Concertação Social não pode condicionar negociação colectiva nem Parlamento
Por iniciativa da Comissão de Trabalho, Segurança Social e Integração, realizou-se, nesta terça-feira, a Conferência “O presente e o futuro da concertação social” (programa abaixo), na qual fiz a seguinte intervenção:
Esta conferência realiza-se num contexto económico e social
caracterizado pelo agravamento do custo de vida para largas camadas da
população, cujos salários estão longe de corresponder a necessidades
fundamentais das famílias – na alimentação, na electricidade, no gás, na
educação – e às responsabilidades com o arrendamento ou a aquisição de
habitação.
Destaca-se também, em contraciclo e em contradição com a
evolução tecnológica, a intensificação do trabalho, com a crescente
generalização dos regimes de trabalho por turnos e nocturno em empresas e
sectores que não asseguram necessidades impreteríveis e que bem dispensariam a
laboração contínua, não fosse o afã da maximização do lucro pelo lucro, a par
de uma insustentável precarização das relações de trabalho, e da inaceitável
perpectuação do modelo de baixos salários e de injusta distribuição da riqueza.
O que se coloca como exigências inadiáveis na ordem do dia é a
necessidade do aumento do salário mínimo nacional, a elevação geral dos
salários (bem como das pensões e reformas) adequada ao insustentável peso do
custo de vida, a redução dos horários de trabalho, o aumento do número de dias
de férias e o estabelecimento de limitações ao recurso ao trabalho por turnos e
nocturno.
Trata-se de exigências que valorizam a acção reivindicativa dos
trabalhadores e dos seus sindicatos e às quais a negociação colectiva tem de
dar resposta, mas apontam a necessidade de medidas de políticas públicas – pelo
Parlamento e pelo Governo – especialmente de natureza legislativa, para as
quais a Concertação Social pode concorrer, mas não condicionar, como decorre do
enquadramento constitucional (Artigo 92.º) dos princípios e objectivos do Conselho
Económico e Social.
Embora haja quem a conceba como uma
espécie de câmara de conciliação de classes, a Concertação Social não pode
constituir um instrumento de desmantelamento do sistema de
relações laborais e da luta dos trabalhadores, organizada e de classe, em
benefício, profundamente desequilibrado, dos interesses do patronato e dos
grandes grupos económicos e financeiros.
Mas é no sentido desses interesses de parte – e da parte dominante – que
convergem os eixos essenciais de sucessivos acordos, como os que travam a justa
e adequada actualização do salário mínimo nacional e limitam e condicionam a um
tecto geral a valorização salarial que deveria resultar de uma livre e dinâmica
negociação colectiva.

# DADOS FORNECIDOS:
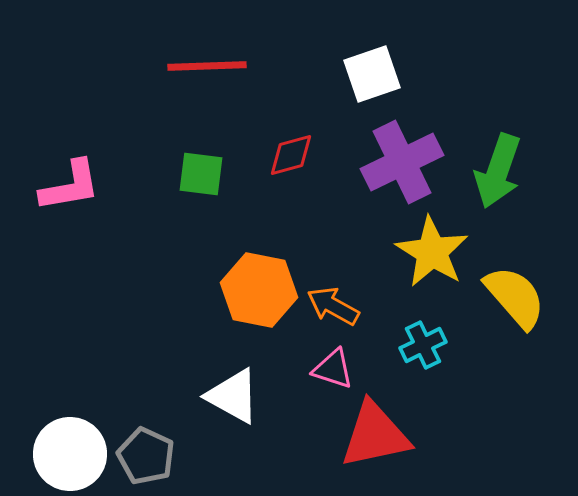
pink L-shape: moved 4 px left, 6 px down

# ENUNCIADO:
Enumere todas as exigências que o texto sobre a concertação social apresenta como inadiáveis. As linhas fornecidas não intervêm nesta tarefa.

# RESPOSTA:
- Aumento do salário mínimo nacional
- Elevação geral dos salários (bem como das pensões e reformas), adequada ao peso do custo de vida
- Redução dos horários de trabalho
- Aumento do número de dias de férias
- Estabelecimento de limitações ao recurso ao trabalho por turnos e nocturno